Insert whatever sound effect you like here…… breaking glass, a needle across a vinyl record, the distinct smack of a bitch slap.  It all works.  You had to be there I guess but even I felt like a lame punk and I wasn’t the young guy who just put his foot in his mouth.   For a moment I felt like I should either applaud or commit seppuku with my butter knife.   You can trust my instincts or not but I feel confident that this guy wasn’t working in his seventies because he needed the cash.  It was just what one ought to do.  While I sat there pretending not to listen and sucking back my second martini I was strongly reminded of a quote I first encountered way back when I was in college.

“A general of great merit should be said to be a man who has recovered from at least one great defeat.”—Asakura Norikage (1474-1555)
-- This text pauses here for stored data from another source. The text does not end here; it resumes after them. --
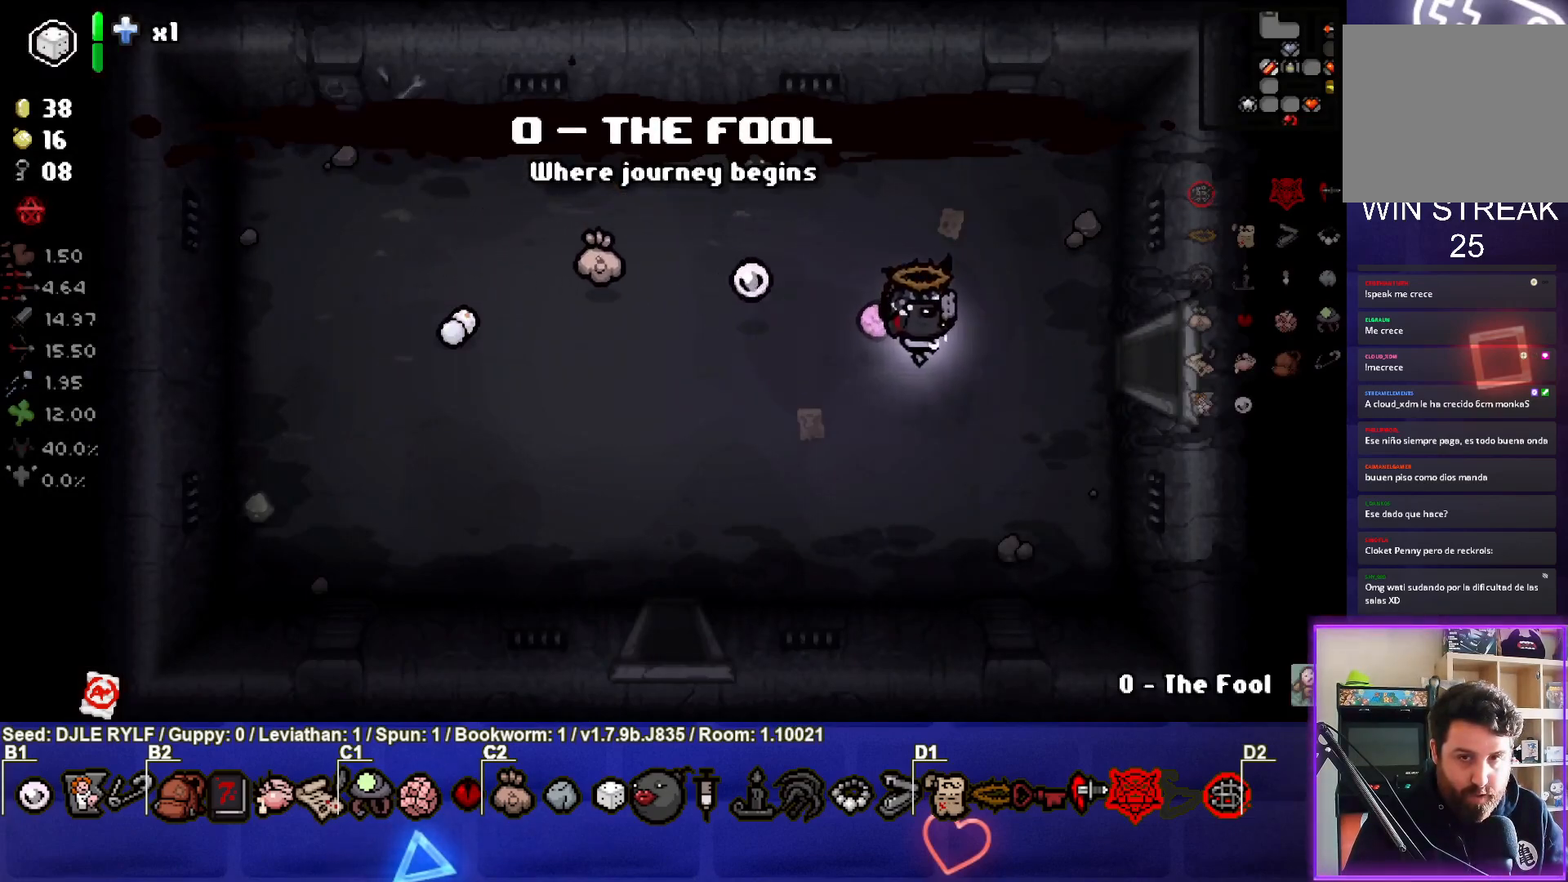
{"buttons": [], "left_stick": "right", "right_stick": "center", "events": []}
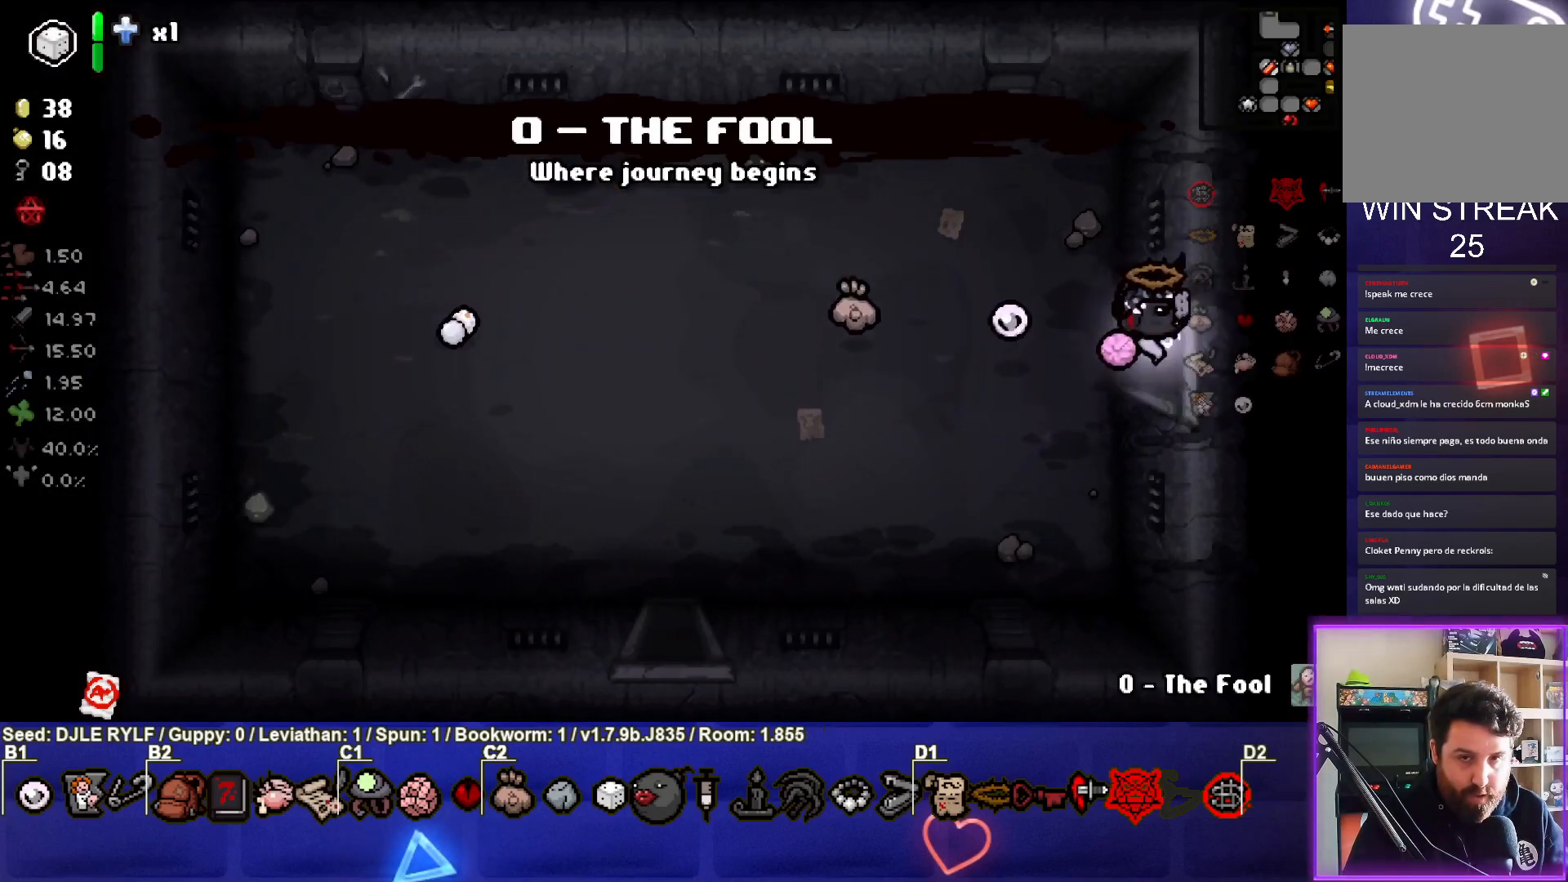
{"buttons": [], "left_stick": "right", "right_stick": "center", "events": [[17, "left_stick", "center"], [483, "left_stick", "right"]]}
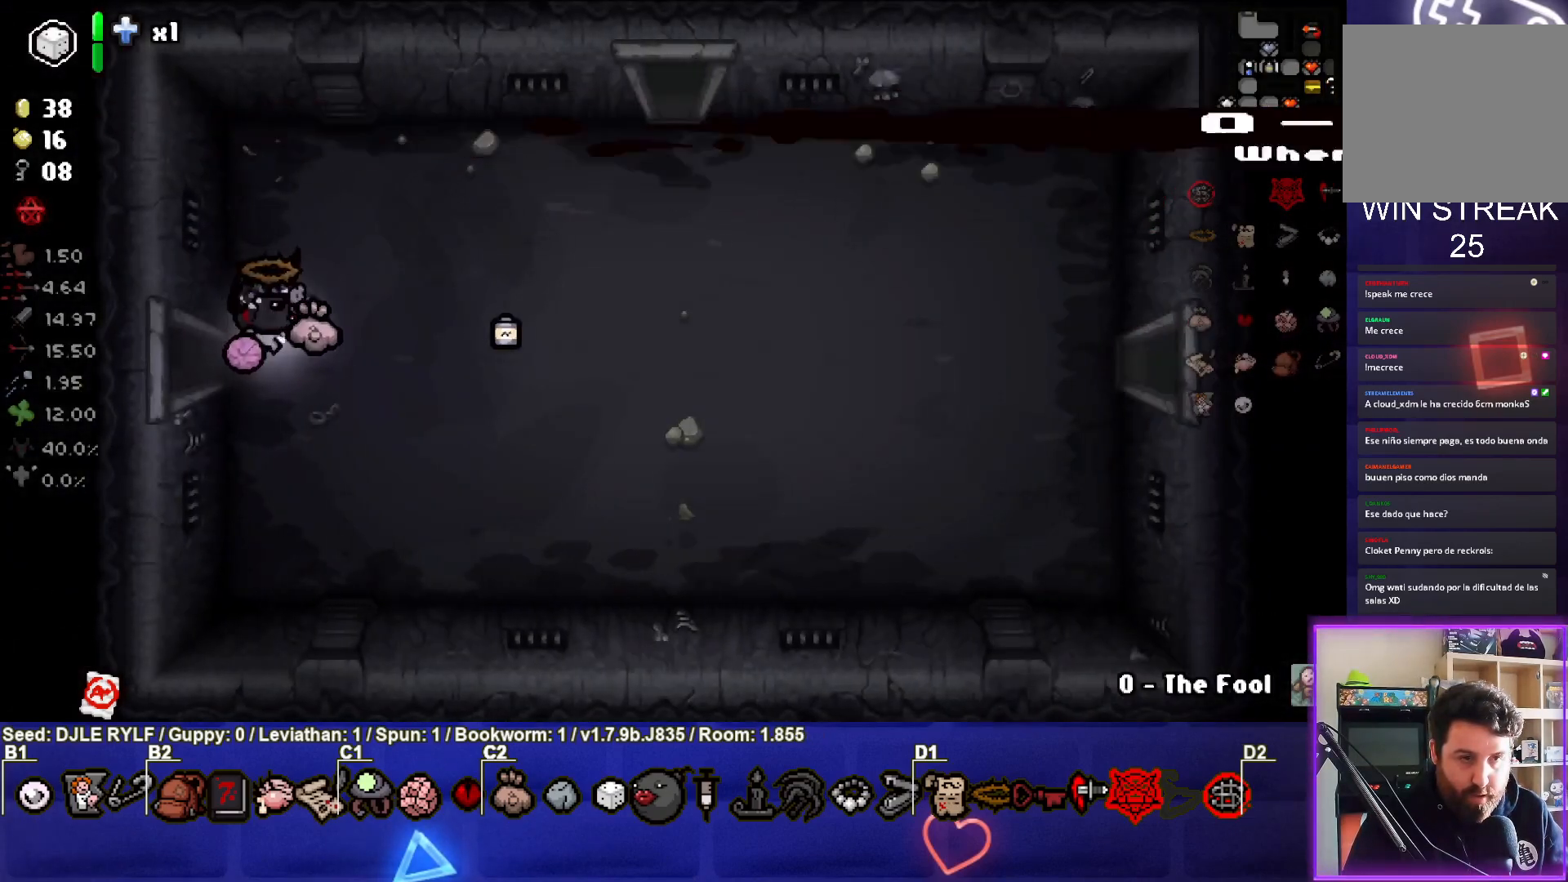
{"buttons": [], "left_stick": "right", "right_stick": "center", "events": []}
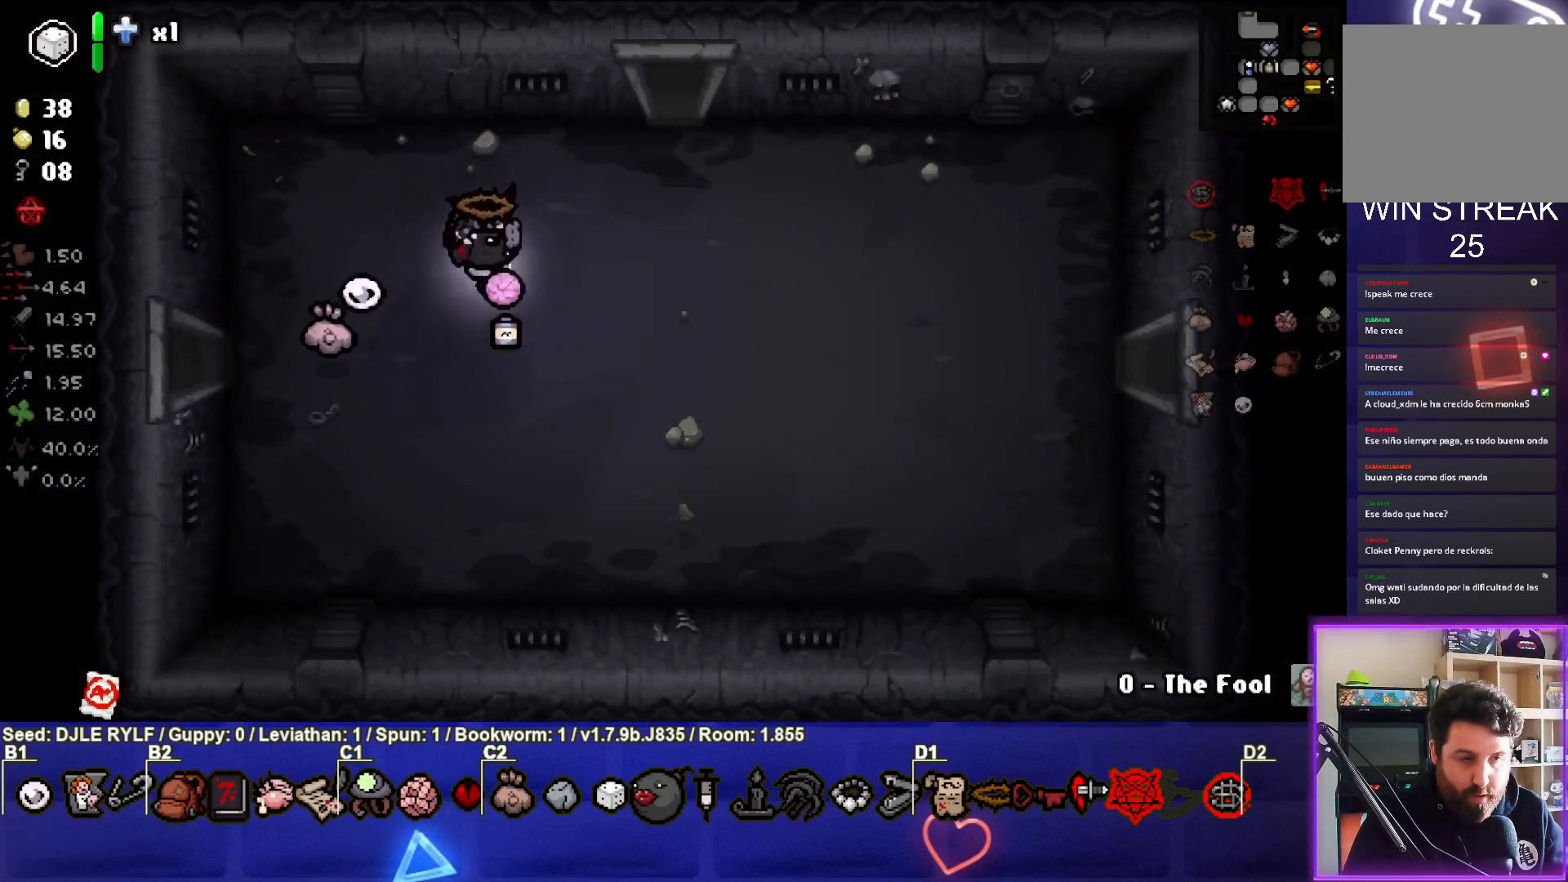
{"buttons": [], "left_stick": "right", "right_stick": "center", "events": []}
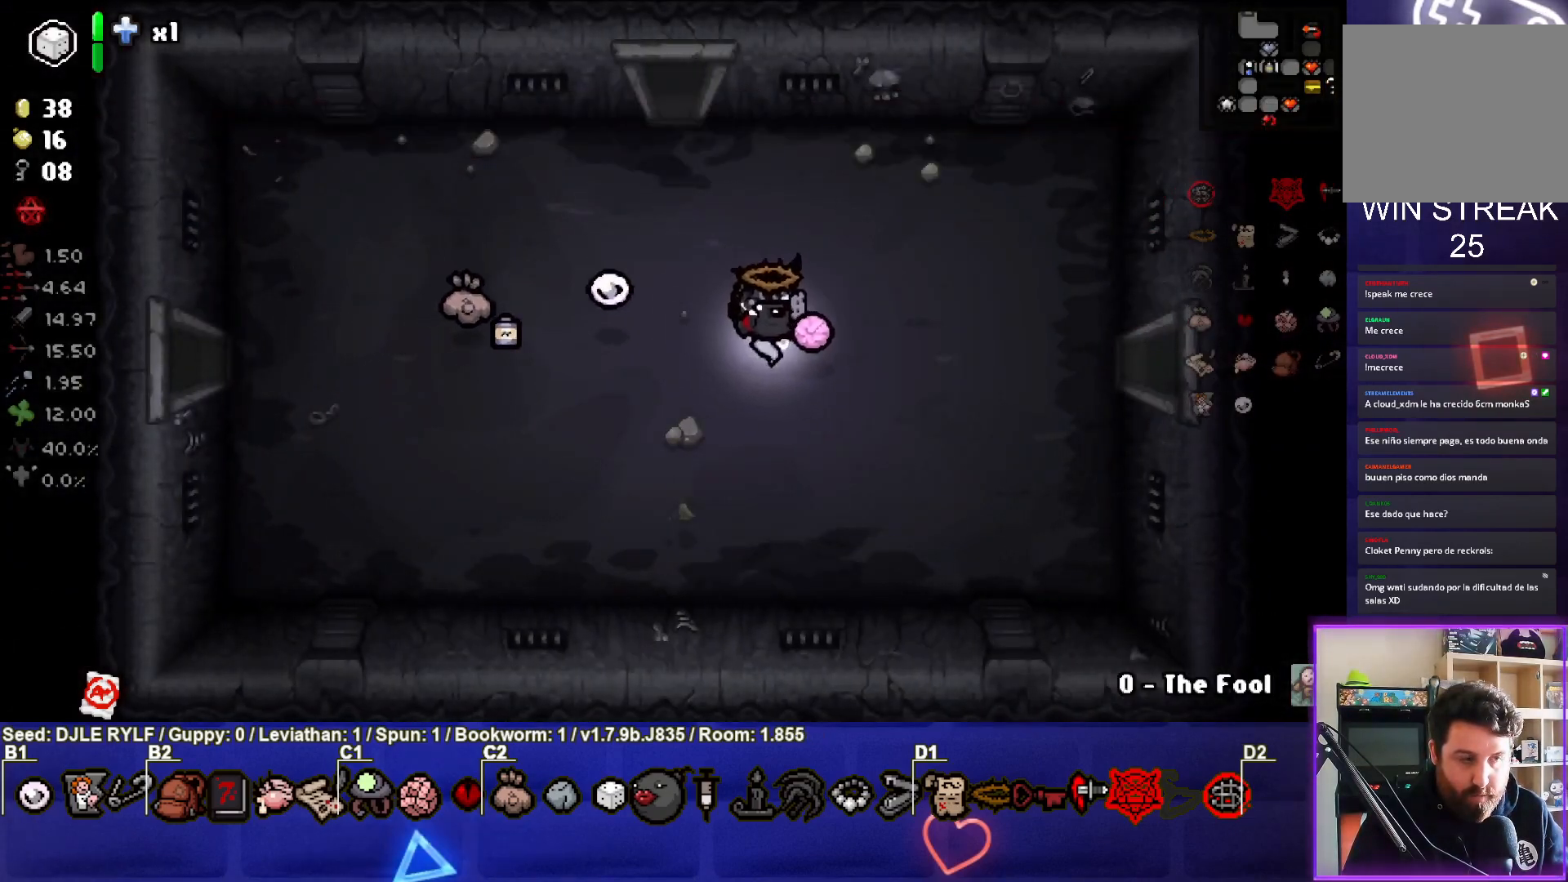
{"buttons": [], "left_stick": "right", "right_stick": "center", "events": []}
Asakura Norikage was a samurai general of the Asakura clan during the warring states period.  He was not an armchair theorist.  He commanded and fought in a number of campaigns.  Noted for intellectual as well as military accomplishments, he eventually became a monk and took the name Soteki.  He came out of retirement and led an army again before falling ill and dying at 78.  He worked sixty hours a week too I suspect.  I doubt he wished for an easier life.

Is that what Agathos requires?  Is it the ability to get up again and again?  To recover from defeat in order to be a person of merit?  I think that is at least part of it.  Whatever the case, the fates put me there to get that good swift kick in the ass.  I don’t know if polo shirt boy got the lesson.  I certainly did.

Marcus Aurelius and Lao Tzu get me out of bed.

Posted in Agathos, Philosophy, Stoicism with tags , , on June 1, 2011 by Joe Callahan

It’s pretty standard for me to pick a passage out of Marcus Aurelius or Epictetus when I wake up.  I find it a good way to get my attitude aligned with how I want to conduct myself through the day.  Otherwise, I am more likely to focus on what’s ahead that I don’t feel like dealing with and then question the wisdom of getting out of bed at all.  A little kick in the butt from the Stoics is a good antidote.

I opened Meditations at random and came to book 5:6

A horse at the end of the race
A dog when the hunt is over
A bee with its honey stored
And a human being after helping others.
They don’t make a fuss about it.  They just go on to something else, as the vine looks forward to bearing fruit again in season.

We should be like that.  Acting almost unconsciously.

As I read that part of the passage it set off a little recognition bell and made me think of a passage in Tao Te Ching.  So I went to look it up (another way to get me out of bed).

Therefore the Master
acts without doing anything
and teaches without saying anything.
Things arise and she lets them come;
things disappear and she lets them go.
She has but doesn’t possess,
acts but doesn’t expect.
When her work is done she forgets it.
That is why it lasts forever.

The message is clear.  Don’t make a fuss about doing things.  Do what is correct for you to do and then forget it.  Ideally our work in the world, our participation with others, is something that doesn’t really register as an effort or even an event.

My point here is not to observe that Stoicism and Taoism have some notable similarities.  Plenty of writers and scholars have explored that.  What is valuable for my purposes is the reminder that my daily labors and whatever I do of value with other people are what is natural for me, for anyone wanting to live as Agathos.  What is natural needn’t be a source of struggle or angst.